§ What the task requires:
When the line with "M180 1559 309" appears below, start repeating lines exactly, and keep going through the line with "M85 846 308 884 413 899"; add nothing outside that span.

============================================================

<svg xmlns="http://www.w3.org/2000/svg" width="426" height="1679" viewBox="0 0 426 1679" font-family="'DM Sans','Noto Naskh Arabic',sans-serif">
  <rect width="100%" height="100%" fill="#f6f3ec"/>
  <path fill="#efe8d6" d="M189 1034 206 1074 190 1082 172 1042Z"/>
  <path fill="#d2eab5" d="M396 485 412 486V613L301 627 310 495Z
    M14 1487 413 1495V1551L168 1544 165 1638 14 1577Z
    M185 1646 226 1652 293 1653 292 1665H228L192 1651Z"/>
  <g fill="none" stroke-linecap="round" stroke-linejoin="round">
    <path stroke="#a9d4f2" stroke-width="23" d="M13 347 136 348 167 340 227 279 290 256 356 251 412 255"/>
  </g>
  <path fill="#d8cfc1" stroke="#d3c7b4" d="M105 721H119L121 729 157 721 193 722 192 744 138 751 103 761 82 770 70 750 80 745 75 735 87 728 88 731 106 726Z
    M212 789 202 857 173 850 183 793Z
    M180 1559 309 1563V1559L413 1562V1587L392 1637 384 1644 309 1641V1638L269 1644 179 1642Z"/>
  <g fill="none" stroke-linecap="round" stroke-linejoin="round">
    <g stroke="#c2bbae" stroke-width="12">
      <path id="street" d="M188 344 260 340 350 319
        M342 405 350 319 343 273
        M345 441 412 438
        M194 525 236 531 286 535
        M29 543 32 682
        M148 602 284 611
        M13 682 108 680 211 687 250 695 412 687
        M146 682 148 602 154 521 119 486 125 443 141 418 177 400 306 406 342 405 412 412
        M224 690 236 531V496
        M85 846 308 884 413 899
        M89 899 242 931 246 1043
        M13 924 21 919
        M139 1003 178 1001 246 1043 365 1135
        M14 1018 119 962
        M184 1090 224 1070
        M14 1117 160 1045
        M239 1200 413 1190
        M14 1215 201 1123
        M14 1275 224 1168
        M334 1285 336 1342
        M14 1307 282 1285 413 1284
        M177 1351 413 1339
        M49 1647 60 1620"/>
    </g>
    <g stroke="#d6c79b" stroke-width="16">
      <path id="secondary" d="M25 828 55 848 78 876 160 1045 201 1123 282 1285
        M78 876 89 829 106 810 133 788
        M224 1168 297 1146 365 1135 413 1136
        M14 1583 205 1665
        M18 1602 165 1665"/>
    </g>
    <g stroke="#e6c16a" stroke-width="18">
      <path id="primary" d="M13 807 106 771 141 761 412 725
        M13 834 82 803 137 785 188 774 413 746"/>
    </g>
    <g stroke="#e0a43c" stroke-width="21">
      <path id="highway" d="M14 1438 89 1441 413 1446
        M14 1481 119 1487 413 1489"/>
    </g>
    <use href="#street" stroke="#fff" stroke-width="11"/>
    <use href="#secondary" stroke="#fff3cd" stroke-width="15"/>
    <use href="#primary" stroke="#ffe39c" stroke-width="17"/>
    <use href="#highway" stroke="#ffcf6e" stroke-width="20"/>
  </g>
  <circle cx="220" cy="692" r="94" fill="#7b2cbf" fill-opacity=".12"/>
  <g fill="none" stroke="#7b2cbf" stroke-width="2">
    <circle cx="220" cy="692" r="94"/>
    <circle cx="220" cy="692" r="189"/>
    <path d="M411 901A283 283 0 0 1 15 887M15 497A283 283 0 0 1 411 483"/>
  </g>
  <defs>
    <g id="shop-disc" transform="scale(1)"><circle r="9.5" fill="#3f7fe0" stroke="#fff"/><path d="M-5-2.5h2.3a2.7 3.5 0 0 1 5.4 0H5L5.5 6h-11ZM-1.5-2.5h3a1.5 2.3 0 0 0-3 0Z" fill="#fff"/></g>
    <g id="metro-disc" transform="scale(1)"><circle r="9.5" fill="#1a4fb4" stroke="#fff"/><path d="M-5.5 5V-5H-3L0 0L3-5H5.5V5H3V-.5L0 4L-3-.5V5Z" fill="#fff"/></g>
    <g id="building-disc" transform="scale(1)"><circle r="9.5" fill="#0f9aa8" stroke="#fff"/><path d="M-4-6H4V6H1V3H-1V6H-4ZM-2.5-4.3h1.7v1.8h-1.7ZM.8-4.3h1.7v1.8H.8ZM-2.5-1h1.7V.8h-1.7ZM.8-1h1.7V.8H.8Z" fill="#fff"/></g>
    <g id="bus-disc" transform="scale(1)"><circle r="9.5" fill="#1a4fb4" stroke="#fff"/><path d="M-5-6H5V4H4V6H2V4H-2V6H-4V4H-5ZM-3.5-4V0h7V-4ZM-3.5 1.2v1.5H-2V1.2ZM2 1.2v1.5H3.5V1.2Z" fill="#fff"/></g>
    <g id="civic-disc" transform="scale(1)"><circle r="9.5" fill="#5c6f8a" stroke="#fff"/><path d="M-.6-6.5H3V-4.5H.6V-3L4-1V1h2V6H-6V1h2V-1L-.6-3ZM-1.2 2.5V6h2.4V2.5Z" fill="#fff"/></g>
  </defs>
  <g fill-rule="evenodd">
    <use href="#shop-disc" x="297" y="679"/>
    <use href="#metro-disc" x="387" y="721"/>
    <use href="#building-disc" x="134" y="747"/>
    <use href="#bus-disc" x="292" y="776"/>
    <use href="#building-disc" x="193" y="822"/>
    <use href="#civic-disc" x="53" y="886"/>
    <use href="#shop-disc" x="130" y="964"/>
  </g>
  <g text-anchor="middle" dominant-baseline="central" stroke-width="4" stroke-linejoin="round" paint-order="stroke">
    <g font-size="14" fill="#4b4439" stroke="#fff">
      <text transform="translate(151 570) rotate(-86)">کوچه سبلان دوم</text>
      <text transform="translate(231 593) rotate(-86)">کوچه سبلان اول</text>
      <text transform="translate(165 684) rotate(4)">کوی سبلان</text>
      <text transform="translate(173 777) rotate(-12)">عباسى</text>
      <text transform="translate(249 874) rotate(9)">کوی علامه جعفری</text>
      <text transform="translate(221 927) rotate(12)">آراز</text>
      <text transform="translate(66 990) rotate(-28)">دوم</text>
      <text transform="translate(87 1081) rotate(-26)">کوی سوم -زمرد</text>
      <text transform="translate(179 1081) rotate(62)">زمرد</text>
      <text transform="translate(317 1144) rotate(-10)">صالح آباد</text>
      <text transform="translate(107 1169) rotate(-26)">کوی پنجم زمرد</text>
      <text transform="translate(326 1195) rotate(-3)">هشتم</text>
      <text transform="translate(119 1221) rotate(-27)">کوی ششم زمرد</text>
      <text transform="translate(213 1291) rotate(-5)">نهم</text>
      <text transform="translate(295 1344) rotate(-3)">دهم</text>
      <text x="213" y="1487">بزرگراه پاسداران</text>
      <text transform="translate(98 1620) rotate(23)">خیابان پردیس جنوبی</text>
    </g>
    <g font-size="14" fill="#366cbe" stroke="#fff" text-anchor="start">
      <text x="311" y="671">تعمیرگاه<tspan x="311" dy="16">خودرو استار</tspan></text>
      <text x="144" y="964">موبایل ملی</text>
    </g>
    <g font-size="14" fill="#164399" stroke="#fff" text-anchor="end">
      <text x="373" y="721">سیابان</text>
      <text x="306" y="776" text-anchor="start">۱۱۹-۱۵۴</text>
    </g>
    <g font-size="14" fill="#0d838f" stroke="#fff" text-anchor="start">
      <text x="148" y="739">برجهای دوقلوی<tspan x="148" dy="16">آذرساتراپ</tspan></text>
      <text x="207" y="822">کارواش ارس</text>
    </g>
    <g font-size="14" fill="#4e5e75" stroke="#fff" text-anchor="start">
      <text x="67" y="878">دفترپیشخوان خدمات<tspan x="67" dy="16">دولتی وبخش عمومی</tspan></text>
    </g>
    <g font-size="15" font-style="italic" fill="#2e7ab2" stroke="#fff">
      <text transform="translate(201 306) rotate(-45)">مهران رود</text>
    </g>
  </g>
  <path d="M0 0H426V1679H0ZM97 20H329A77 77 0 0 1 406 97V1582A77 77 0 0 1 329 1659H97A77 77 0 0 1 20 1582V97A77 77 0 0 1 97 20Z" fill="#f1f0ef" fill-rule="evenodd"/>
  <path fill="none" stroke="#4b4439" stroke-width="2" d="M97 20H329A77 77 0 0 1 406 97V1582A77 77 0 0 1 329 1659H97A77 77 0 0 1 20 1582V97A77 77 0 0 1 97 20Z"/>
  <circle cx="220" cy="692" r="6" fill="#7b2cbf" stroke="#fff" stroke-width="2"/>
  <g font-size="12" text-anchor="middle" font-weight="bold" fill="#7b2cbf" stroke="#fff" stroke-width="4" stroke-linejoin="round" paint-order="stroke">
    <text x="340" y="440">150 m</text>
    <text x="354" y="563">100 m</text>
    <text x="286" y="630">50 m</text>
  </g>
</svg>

============================================================

§ Result of this exercise:
    M180 1559 309 1563V1559L413 1562V1587L392 1637 384 1644 309 1641V1638L269 1644 179 1642Z"/>
  <g fill="none" stroke-linecap="round" stroke-linejoin="round">
    <g stroke="#c2bbae" stroke-width="12">
      <path id="street" d="M188 344 260 340 350 319
        M342 405 350 319 343 273
        M345 441 412 438
        M194 525 236 531 286 535
        M29 543 32 682
        M148 602 284 611
        M13 682 108 680 211 687 250 695 412 687
        M146 682 148 602 154 521 119 486 125 443 141 418 177 400 306 406 342 405 412 412
        M224 690 236 531V496
        M85 846 308 884 413 899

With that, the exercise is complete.